A fully-intelligent system like this will allow grid operators to smooth out peaks in demand by, for example, charging EVs overnight when there is less demand. It means that while there will be an overall greater demand for electricity in 2035, the ‘shape’ of demand may differ from the accentuated peaks of the current system.

Renewable reaction to demand

At its heart, the increasing electrification of our transport, utilities and technology has been driven by a few specific goals, one of which is lowering our reliance on fossil fuels and reducing carbon emissions. It’s positive, then, that all projections towards 2035 have us making significant strides towards this vision.

Coal will have been completely removed from the electricity system, while gas generation will drop to just 70.8 TWh – down from the 112.2 TWh expected in 2018, according to Bloomberg’s forecast. In its place, wind will become the greatest source of our electricity producing 138.5 TWh in 2035, up from 52.3 TWh in 2018. The watershed year for wind power will come in 2027 when wind first overtakes gas to become the biggest contributor to the grid thanks to significant increases in capacity.

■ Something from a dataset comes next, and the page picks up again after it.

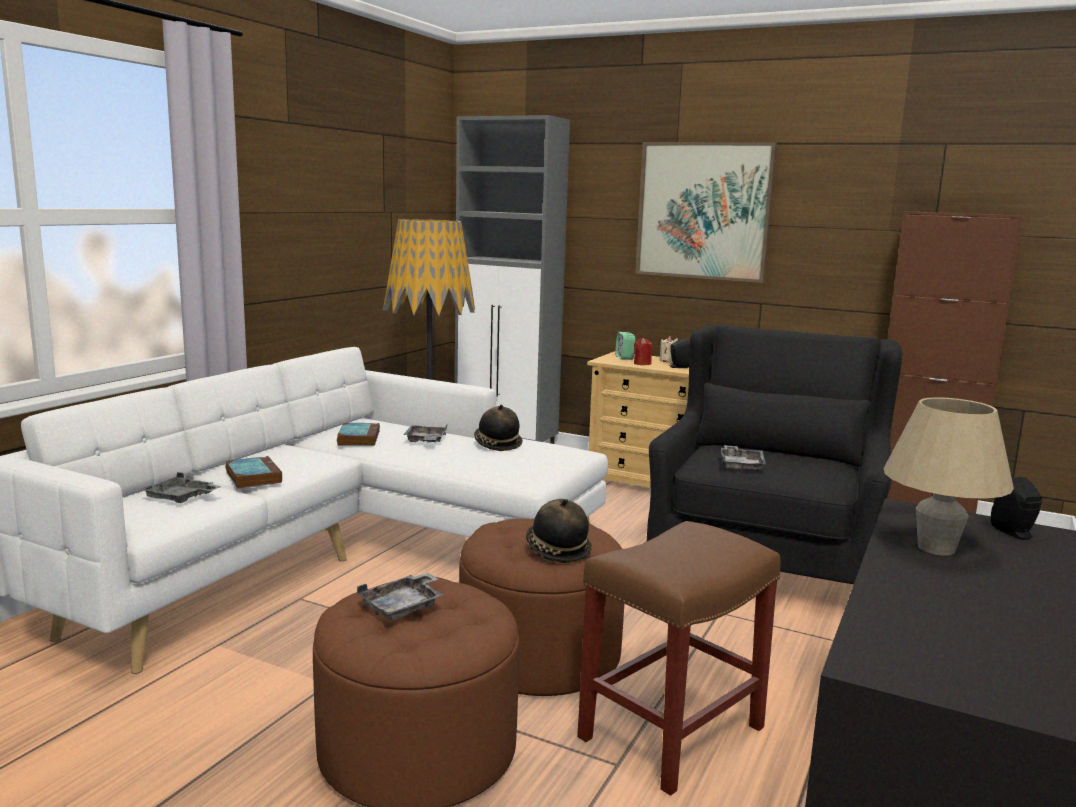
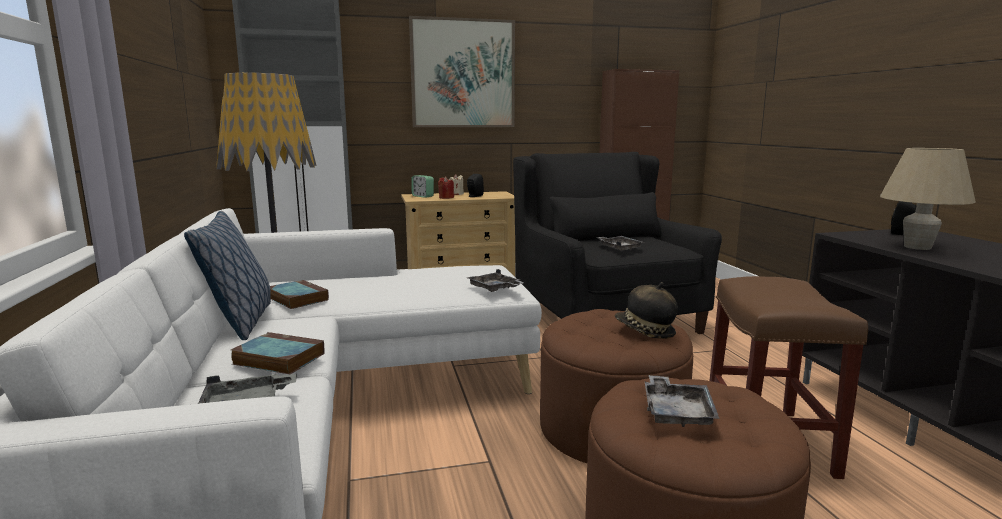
camera: 40 degrees left, 0 degrees up
(289, 447) = (240, 323): none -> pillow
(425, 441) = (363, 286): grey tray -> grey tray (495, 289)
(497, 444) = (427, 275): hat -> none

Nuclear will still play an important role in the energy mix, contributing 45.8 TWh, while solar will more than double in generation from 12 TWh in 2018 to 25 TWh in 2035 – the same amount of power produced by all of California’s solar panels in 2016.

The results of this continued move to lower carbon sources will be significant. Carbon emissions from electricity in 2035 are expected to be 23.81 gCO2/MJ (grammes of carbon dioxide per megajoule) – less than half what is expected in 2018. And while there will be many major changes in the electricity system over the next 17 years, it is this that is perhaps the most important and optimistic.